Sino-African businesses must combat fraud

By John Gachiri Source:Global Times Published: 2013-1-30 19:33:01

Reports of fake Chinese medicines by Western media may sound like another round of accusations and counter accusations. However, if one digs more deeply, they will discover a menace which is non-discriminatory and threatens trade for everyone, whether they are local, Chinese or Western firms.

When it comes to medicine, the amounts of money involved and the side effects make it a serious issue.

As a result, it is highly expected that Kenyan health officials have to come out and give a status update on what is actually going on.

The government has already dismissed the claims as baseless, and stressed that it has a tight system of checks that sieves fakes from original medicines.

Despite this, industry players say that there is a worrying trend, and the main culprits are unscrupulous African merchants and Asian counterfeiters.

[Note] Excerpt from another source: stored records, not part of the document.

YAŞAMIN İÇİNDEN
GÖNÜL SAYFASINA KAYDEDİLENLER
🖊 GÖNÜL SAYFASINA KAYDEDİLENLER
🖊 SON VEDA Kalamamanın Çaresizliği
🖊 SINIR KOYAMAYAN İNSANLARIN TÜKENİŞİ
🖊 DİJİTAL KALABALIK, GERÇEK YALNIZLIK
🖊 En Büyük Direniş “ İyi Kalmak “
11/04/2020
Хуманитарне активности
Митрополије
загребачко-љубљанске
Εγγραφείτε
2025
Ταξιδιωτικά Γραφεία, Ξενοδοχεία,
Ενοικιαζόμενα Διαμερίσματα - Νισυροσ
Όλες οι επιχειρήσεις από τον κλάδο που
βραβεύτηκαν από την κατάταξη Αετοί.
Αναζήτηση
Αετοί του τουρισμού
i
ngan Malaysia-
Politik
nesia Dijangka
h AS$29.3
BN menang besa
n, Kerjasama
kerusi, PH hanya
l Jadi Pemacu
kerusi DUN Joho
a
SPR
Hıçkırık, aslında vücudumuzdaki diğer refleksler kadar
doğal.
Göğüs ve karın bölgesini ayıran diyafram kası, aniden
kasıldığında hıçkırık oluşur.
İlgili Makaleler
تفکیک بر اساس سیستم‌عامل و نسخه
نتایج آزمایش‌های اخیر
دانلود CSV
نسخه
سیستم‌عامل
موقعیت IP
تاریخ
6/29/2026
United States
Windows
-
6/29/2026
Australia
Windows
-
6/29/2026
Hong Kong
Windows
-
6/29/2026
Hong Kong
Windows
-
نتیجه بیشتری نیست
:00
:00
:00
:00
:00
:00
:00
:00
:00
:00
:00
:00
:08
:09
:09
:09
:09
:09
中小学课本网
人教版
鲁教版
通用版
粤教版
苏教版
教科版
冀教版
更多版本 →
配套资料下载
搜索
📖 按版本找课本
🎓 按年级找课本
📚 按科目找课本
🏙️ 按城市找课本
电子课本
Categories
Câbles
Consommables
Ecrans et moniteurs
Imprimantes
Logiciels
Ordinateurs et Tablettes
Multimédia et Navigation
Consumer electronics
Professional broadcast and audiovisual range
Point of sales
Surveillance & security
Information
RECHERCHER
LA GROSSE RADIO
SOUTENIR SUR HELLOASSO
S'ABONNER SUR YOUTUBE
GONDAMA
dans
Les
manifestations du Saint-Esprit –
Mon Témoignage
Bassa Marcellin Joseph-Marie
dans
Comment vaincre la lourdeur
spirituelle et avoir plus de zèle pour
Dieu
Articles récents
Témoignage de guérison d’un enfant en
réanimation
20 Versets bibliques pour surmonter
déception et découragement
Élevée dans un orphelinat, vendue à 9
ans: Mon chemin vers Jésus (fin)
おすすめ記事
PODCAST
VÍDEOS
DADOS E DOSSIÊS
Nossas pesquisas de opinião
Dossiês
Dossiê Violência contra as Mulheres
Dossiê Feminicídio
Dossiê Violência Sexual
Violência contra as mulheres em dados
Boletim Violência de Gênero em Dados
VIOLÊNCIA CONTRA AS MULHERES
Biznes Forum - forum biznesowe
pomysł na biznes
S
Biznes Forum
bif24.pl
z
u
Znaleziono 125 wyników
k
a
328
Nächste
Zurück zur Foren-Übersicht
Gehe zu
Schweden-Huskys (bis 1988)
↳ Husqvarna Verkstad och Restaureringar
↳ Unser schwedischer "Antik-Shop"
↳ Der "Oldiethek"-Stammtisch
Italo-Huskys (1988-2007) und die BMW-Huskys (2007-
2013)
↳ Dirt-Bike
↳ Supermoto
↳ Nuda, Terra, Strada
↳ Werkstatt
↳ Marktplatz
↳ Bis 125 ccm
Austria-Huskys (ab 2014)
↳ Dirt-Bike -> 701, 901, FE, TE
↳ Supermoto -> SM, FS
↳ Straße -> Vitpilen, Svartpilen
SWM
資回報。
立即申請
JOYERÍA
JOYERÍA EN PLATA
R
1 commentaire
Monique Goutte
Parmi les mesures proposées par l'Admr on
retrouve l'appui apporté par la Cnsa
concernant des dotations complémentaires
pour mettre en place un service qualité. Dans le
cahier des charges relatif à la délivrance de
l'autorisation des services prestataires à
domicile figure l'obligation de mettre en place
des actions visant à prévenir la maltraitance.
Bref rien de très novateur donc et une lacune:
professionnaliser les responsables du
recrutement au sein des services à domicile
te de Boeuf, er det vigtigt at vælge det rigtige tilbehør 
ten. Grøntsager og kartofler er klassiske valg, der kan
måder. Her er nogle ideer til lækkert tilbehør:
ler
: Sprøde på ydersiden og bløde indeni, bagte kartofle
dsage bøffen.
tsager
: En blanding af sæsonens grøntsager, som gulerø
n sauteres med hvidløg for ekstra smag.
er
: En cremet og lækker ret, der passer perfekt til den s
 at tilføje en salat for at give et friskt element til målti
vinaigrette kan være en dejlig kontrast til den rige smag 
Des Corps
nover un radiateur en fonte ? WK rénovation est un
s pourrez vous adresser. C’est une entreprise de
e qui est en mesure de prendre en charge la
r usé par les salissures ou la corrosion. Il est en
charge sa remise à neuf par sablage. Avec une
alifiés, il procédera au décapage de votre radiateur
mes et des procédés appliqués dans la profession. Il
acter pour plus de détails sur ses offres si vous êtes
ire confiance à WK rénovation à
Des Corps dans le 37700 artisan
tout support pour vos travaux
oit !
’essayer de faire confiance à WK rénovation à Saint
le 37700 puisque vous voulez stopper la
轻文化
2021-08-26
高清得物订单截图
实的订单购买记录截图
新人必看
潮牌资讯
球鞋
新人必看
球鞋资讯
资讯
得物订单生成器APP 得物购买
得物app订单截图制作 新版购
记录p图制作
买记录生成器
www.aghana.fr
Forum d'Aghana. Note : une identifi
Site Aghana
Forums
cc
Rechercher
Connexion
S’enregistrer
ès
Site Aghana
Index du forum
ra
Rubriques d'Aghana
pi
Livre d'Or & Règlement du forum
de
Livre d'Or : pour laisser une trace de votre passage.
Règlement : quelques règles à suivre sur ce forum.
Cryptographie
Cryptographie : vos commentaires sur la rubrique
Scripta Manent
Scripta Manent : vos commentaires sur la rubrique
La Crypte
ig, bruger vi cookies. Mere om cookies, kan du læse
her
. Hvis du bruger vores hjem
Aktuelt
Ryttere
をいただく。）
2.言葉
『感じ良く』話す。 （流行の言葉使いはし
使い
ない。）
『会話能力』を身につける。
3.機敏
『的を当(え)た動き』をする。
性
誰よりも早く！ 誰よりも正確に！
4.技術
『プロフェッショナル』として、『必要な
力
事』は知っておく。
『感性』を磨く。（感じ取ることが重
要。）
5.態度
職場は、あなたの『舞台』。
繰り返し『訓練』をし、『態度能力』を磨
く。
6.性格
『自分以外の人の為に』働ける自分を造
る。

Enforcement is a big hurdle. In Kenya, anti-counterfeit laws were passed in 2008, then the laws came into effect in 2009 and the state watchdog, the Anti-Counterfeit Agency, began operations in 2010.

If Kenya, the biggest economy in the East African region, is only in the initial stages of putting up institutions to fight fakes, then the smaller African economies have a Herculean task ahead.

Kenya also has porous borders, and a popular smuggling route is through Somalia.

Patrolling a region that is prone to attacks from militia is an arduous task.

The smuggling routes were actually closed after the Kenya Defense Forces captured the port of Kismayo in Somalia, but entry of illegal goods continues uninhibited through the port of Mombasa.

Given the limited resources on the Kenyan side, Chinese authorities can step in to help. One of the ways of helping would be officials really cracking down counterfeiters based in China.

Bilateral inspections are already being conducted in the war on ivory smuggling, which is being fought both at home in Africa and in far ports in countries and regions such as Thailand and Hong Kong.

African merchants and the Chinese counterfeiters are a threat not only to local firms but also to Chinese businesses that are battling for market share with Western firms.

Chinese firms have started setting up shop in Kenya, from car assembling, cement processing and other businesses.

What will happen when counterfeiters start making fake goods coming out of these Chinese factories based in Kenya?

Beijing will also suffer a loss in tax revenues, and so too will shareholders of the genuine Chinese firms, as is happening to Western and Kenyan firms. In the final analysis it is everyone who loses.

For Kenya it would mean thousands being denied alternative and affordable medication. But not everything can be left to the government. Firms too have to take the initiative to protect their products.

A big problem in fighting counterfeits is that pharmaceutical companies do not want to overtly say that their brands are under attack from fakes for fear of consumers being put off their products.

This is a Herculean but not an insurmountable task.